How a Forgotten Bit of Infrastructure Became a Symbol of Civic Pride
by Casey Cep
Published April 10 in The New Yorker
Excerpt: In the last few weeks of 2020, as another coronavirus surge was putting a stop to parties, shuttering businesses, and rendering work and school and most of social life remote, the artist Juliet Ames spied a salt box at West Thirty-sixth Street and Roland Avenue, in Baltimore, situated between Café Hon and Holy Frijoles, near a restaurant called Frazier’s on the Avenue. Salt boxes are, or have become, a Baltimore specialty. Nine hundred or so of these bespoke wooden bins—about as wide as a refrigerator, as tall as a toddler, as yellow as a rubber ducky—are stationed strategically throughout the city, mostly on streets too narrow or hills too steep for plows.
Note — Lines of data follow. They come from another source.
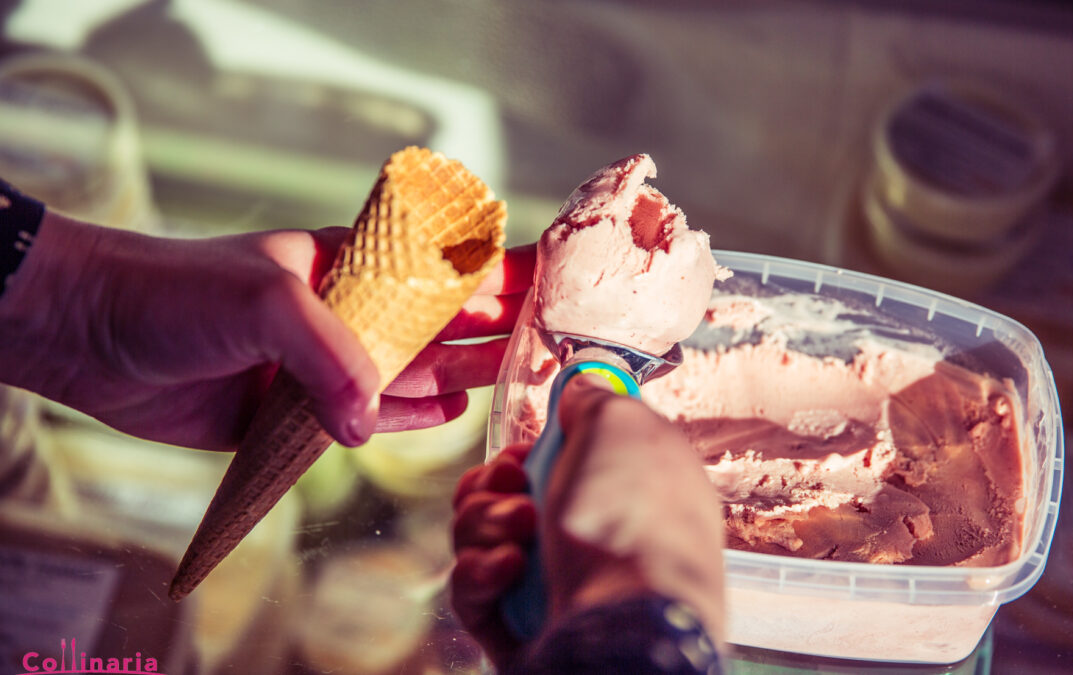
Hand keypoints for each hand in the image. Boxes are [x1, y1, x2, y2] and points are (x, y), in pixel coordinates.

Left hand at [0, 211, 533, 449]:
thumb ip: (328, 356)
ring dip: (453, 375)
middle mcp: (338, 313)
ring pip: (404, 372)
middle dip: (481, 328)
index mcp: (339, 264)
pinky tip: (447, 410)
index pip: (428, 263)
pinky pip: (365, 415)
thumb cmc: (177, 292)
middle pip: (427, 322)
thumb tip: (366, 419)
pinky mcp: (295, 410)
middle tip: (539, 339)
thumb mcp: (265, 301)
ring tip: (504, 380)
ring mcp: (320, 362)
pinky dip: (406, 415)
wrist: (93, 338)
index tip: (538, 274)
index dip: (483, 268)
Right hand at [451, 375, 724, 668]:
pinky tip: (509, 571)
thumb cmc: (631, 522)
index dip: (529, 450)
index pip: (555, 462)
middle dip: (495, 485)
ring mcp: (550, 582)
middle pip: (502, 493)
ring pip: (479, 534)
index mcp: (620, 492)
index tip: (527, 450)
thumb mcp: (620, 426)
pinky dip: (481, 572)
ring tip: (520, 533)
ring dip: (487, 523)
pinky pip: (470, 584)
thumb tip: (581, 386)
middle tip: (518, 490)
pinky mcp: (514, 623)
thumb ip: (595, 400)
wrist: (624, 621)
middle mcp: (586, 536)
For decades, they were an unremarkable part of Baltimore’s remarkable winter-weather program, which, on any given snow day, might see some three hundred personnel mobilized during each shift.
Although Baltimore averages only twenty inches of snow a year—about sixty inches less than Anchorage and a hundred less than Syracuse—the city still goes through nearly twenty thousand tons of salt every winter season, a small portion of which is distributed via the boxes, which have hinged lids for easy access, but no shovels or scoops. They are self-serve, though there’s some confusion about this: until a few years ago, most of the attention the boxes attracted in a given season amounted to a collective head scratch about what exactly they were for and who was actually allowed to use them. “Salt boxes,” a typical community message-board post read. “What gives?”